Enlightening scenes captured on videos by Dem spies have included Marco Rubio doing the nude Hokey Pokey with senior Dutko Grayling executives David Beightol, Mary Kay Hogan and Steve Palmer; Carly Fiorina pole dancing and singing karaoke with Maria Cino, longtime Republican political operative and former official in George W. Bush’s administration; and Jeb Bush and Allen Richardson, a government affairs manager at Koch Companies Public Sector, doing navel shots from the tummies of teenaged cheerleaders.

“It’s all just good, clean fun,” said Tim Miller, Bush Campaign Director of Communications.

“The main problem of doing these infiltrations,” said Red Razor Two, “is that I can’t get laid for a week afterward. That Old Spice and Aqua Velva just doesn’t come off. It’s worse than getting sprayed by a skunk. I understand now why old guys are so angry.”

Hit The Woodline is also conducting covert investigations into secret Democratic meetings.

"Hit the Woodline" is a Force12 Media, LLC satire publication. All articles on this website are satirical in nature, meant for entertainment purposes.
  • disqus_mrspaul

    Rumor has it that Hillary Clinton was spotted in a wig and sunglasses, wearing that once popular old scent, “Evening In Paris”, while hiding behind a plant in the corner of the room. It seems her husband, Bill, was invited to this event all along, ‘ to drum up support for our initiative.’ But he was sticking like glue to Ellen Degeneres, while Hillary watched. When asked about his interest in Ellen, Bill stated, “Well, she’s a beautiful woman, and she has such terrific dance moves. What’s not to like?”

    • Mother Forker

      You got it, girl.

  • herschel wince

    Do informed folk know if Billy Clinker, hubby of Mrs Billy Clinker Kankel Lady and she the owner of Humid, the Wiener Dog Girl, do the well informed know how Mr Billy walked that mutt?

    • Mother Forker

      You lost me. Who is Humid?

      • herschel wince

        Mrs Forker, sir, that would be Anthony Wiener’s ol’ lady, Huma….

        • Mother Forker

          Ah, right. Gotcha. I know who she is. You’re quite the cryptologist.

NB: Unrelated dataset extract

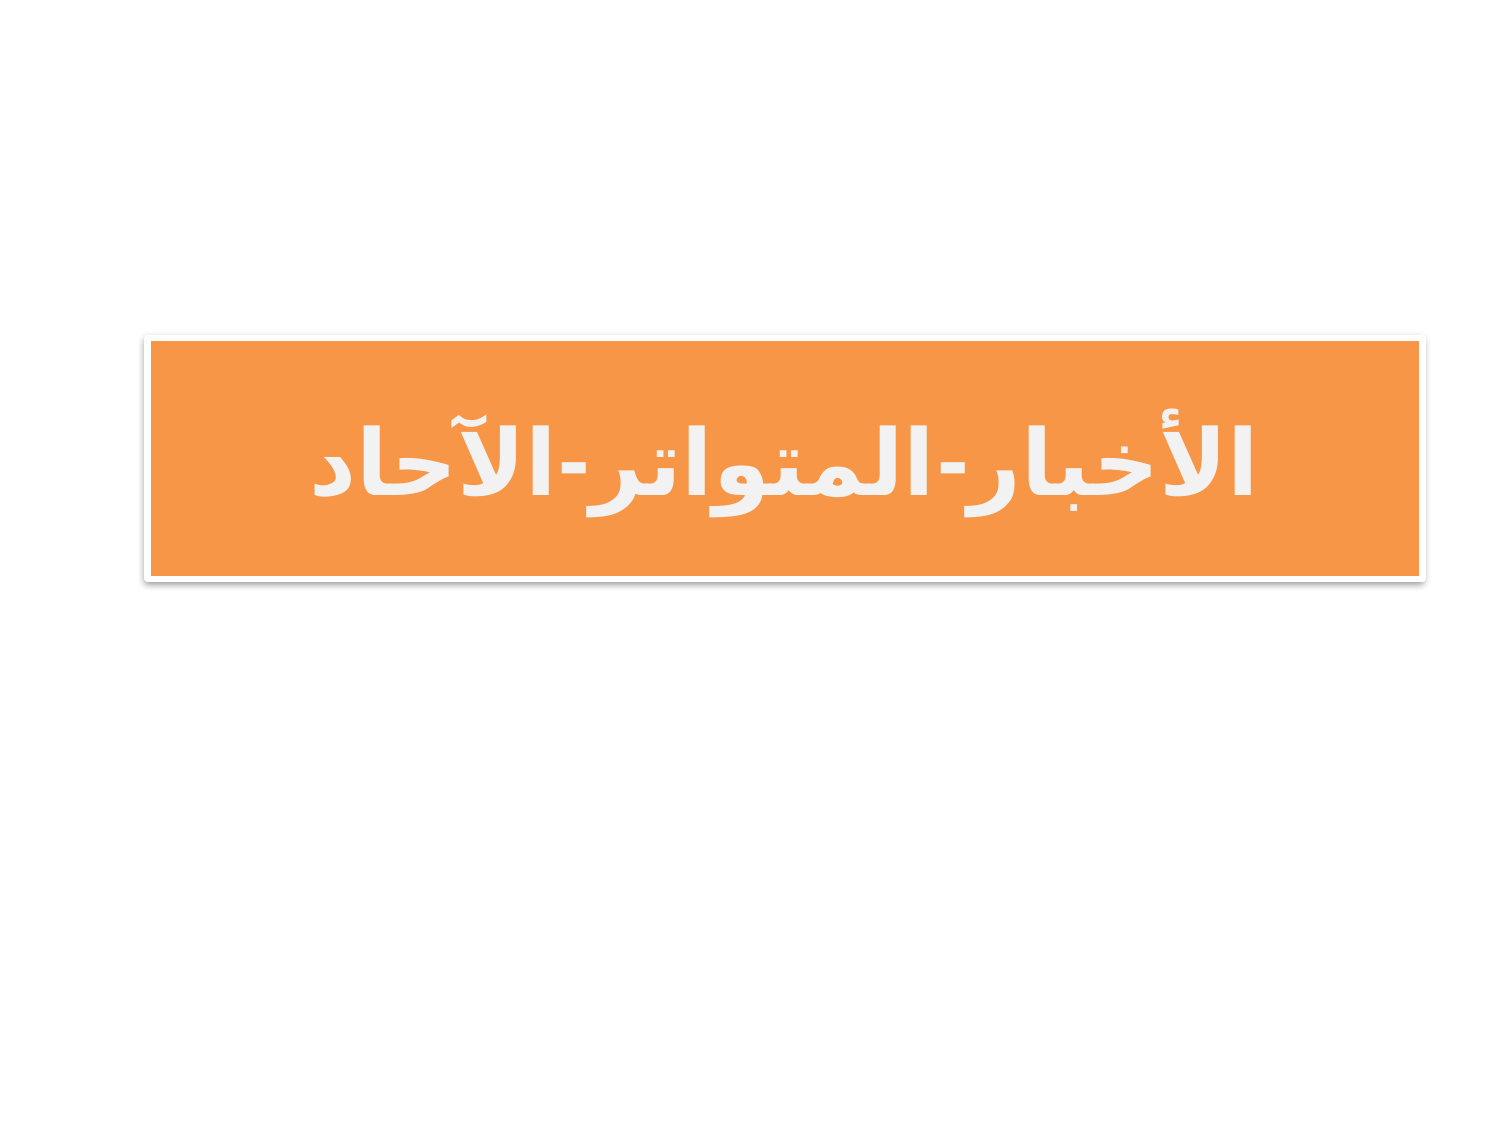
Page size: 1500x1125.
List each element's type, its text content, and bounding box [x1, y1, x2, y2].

title الأخبار-المتواتر-الآحاد [144, 335, 1426, 582]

          • herschel wince

            Mrs Forkers, sir, is dat de sames as dem surraptitious morsely codes?

          • Mother Forker

            Not any more. The US military doesn’t use IMC, Intl Morse Code, anymore. But crypto means code, the encoding and decoding of messages.

          • herschel wince

            …Gotcha, however I’m in Butha-Buthe, Lesotho, an’ she don’ read lips or habla so good but, I’ve gotta stack of malutis that catches her good eye…do I… 1. keep wavin’ them malutis while guzzlin’ kava-kava an’ amarula chased with konyagi ? or 2. tap out: _.._ _ _ _._ _ _ _ _ .._? that’s 2 cherces ‘vailable, sir, er mam….

  • Jim

    The 70+ year old ladies at the Candle Club are very obliging when I put on the Old Spice and hike up the polyester until they can see the old weasel in their bifocals. They have been known to drop the bridge game and surround me in kind of a Blue Angels diamond formation with their walkers. Next thing you know, we all have an early buffet and they draw straws to see who gives me a little rub in the old man’s 88 Buick……what the hell. Old ladies need a little thrill too. And they love it when I snarl a little and call them cougars!